• DOCUMENT SECTION:

***

A decades’ worth of data from the Nurses’ Health Study II was included in the analysis, which looked into risk factors for serious diseases in women and included data from more than 100,000 nurses across the United States.
Participants were asked about their sexual orientation in 1995 as part of that study. To determine participants’ lifespans and how that was linked to sexual orientation in the 2024 paper, researchers examined 30 years of death records.
“One of the advantages of this study is that we were able to separate out bisexual and lesbian participants, because we had enough people and we followed them for long enough that we can actually look at those risks separately, which no other US study has been able to do,” Sarah McKetta, a postdoctoral research fellow at Harvard and lead author of the JAMA study, told NBC News.
The study used information gathered on the women 20 years prior, which revealed two times the prevalence of alcohol and tobacco use, as well as higher risks for breast cancer, cardiovascular disease and depression, among lesbian and bisexual participants.
McKetta added that this “this isn’t something that just happened” and attributes it to “chronic processes”.
She references further analysis they conducted involving only the participants who had never smoked, which showed the same disparities.
Why do lesbian and bisexual women have higher mortality rates?
She found this was especially the case for bisexual women, who experience higher rates of substance abuse and sexual victimisation. They also have poorer physical and mental health than their lesbian and heterosexual counterparts.
McKetta said: “We’ve known for a really long time that there are systemic and highly reproducible health disparities for LGB people, particularly LGB women, across many outcomes.
“We’ve seen disparities in tobacco use and alcohol use, in mental health, in chronic disease. Basically, pretty much any outcome that we’ve looked at across multiple surveys, we see that lesbian, gay and bisexual women are at higher risk.
“And we also know it’s due to levels of discrimination, ranging from structural to individual.
“The thing is, we actually don’t really know to what extent these disparities manifest in premature mortality differences, because there’s some real data limitations.
“This was an opportunity for us to actually quantify the magnitude of that disparity,” she added.

***

• DATA UNDER STUDY:
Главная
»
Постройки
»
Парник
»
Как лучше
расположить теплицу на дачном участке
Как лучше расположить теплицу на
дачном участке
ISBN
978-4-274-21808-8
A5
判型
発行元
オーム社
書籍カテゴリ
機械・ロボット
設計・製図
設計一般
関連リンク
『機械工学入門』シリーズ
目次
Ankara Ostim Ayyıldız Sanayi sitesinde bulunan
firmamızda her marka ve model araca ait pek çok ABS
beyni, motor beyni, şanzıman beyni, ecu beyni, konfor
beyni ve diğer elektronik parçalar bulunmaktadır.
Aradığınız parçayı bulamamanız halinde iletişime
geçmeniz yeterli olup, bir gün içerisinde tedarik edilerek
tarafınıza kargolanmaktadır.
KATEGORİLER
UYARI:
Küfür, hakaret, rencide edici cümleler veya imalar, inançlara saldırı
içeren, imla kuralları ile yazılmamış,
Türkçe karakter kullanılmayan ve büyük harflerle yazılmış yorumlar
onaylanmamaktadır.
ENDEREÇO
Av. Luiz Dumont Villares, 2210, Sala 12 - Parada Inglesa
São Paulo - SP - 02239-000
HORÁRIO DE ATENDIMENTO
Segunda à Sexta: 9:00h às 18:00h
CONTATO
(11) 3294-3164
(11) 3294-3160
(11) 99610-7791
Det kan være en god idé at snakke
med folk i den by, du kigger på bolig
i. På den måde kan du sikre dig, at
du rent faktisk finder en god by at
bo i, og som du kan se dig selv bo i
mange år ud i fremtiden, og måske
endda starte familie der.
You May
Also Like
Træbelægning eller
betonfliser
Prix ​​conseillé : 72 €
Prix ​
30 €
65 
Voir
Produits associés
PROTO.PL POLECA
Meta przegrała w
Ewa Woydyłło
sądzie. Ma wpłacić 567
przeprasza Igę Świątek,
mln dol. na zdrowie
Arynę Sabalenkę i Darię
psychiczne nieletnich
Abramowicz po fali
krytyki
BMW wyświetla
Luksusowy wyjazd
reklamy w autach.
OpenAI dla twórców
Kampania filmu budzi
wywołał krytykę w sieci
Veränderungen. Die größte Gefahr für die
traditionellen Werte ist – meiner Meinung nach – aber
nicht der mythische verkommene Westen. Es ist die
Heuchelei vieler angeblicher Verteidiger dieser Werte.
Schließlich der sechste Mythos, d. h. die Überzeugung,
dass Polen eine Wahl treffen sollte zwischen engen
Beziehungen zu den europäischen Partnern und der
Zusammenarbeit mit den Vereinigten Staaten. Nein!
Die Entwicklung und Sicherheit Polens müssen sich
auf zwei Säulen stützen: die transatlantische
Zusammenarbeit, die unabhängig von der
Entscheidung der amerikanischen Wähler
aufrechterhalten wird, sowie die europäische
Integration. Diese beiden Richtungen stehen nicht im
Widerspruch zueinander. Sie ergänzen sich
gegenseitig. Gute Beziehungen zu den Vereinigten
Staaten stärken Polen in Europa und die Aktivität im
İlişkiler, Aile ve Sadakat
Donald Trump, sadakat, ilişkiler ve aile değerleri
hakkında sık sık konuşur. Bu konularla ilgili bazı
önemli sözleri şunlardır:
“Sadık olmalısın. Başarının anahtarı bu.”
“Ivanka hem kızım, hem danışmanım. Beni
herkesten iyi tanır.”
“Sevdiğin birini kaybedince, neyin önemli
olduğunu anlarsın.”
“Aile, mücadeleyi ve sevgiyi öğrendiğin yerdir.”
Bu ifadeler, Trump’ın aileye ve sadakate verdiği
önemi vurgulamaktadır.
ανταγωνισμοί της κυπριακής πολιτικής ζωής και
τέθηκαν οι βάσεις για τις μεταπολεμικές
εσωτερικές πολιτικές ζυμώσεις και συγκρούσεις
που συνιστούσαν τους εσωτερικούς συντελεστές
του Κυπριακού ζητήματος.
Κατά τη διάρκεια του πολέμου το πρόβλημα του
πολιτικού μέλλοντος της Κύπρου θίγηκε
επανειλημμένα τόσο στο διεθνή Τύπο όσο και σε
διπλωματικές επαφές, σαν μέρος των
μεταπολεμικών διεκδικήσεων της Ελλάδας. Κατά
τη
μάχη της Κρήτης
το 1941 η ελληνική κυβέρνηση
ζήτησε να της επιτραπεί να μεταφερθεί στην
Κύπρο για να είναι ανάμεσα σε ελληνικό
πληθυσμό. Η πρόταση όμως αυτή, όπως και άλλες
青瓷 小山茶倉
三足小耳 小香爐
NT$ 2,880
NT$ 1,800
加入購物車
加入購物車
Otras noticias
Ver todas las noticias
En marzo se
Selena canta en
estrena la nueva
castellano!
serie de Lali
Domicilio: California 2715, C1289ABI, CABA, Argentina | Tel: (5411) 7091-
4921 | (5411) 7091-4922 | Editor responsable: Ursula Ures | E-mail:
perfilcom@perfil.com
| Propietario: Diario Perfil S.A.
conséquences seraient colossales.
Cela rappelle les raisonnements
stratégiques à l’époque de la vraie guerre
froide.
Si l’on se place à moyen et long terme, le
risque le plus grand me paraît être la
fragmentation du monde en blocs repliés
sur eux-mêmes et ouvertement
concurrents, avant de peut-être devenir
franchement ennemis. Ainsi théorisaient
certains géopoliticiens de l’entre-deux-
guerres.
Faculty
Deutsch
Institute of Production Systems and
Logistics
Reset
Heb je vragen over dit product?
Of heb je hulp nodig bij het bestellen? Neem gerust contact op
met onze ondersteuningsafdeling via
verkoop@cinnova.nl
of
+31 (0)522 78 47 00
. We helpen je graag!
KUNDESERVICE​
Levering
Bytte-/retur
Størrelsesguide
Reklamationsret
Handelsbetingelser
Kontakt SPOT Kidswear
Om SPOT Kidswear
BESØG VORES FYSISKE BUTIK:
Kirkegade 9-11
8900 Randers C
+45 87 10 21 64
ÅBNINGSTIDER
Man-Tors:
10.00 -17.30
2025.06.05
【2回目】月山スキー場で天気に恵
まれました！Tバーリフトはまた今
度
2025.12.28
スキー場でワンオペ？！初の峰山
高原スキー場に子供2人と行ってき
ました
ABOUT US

***

• WORK TO COMPLETE:
**a.** According to the article on the nurses' mortality study, which health risks did the information gathered on the women 20 years prior show among lesbian and bisexual participants? List each one.
**b.** The article on the nurses' mortality study quotes the lead author on a strength of the study. In one to three sentences, explain why the researchers could look at bisexual and lesbian participants separately.
**c.** Answer these questions from the article on the nurses' mortality study:
(i) In what year were participants asked about their sexual orientation?
(ii) How many years of death records did the researchers examine?
(iii) What position does Sarah McKetta hold?
Nothing in the lines is needed for the work here.

• SOLUTIONS PER TASK:
**a.**
- Alcohol use (two times the prevalence)
- Tobacco use (two times the prevalence)
- Breast cancer (higher risk)
- Cardiovascular disease (higher risk)
- Depression (higher risk)

**b.** They had enough people in the study and followed them for long enough to look at the risks for each group separately. The lead author says no other US study has been able to do this.

**c.**
(i) 1995
(ii) 30 years
(iii) She is a postdoctoral research fellow at Harvard and the lead author of the JAMA study.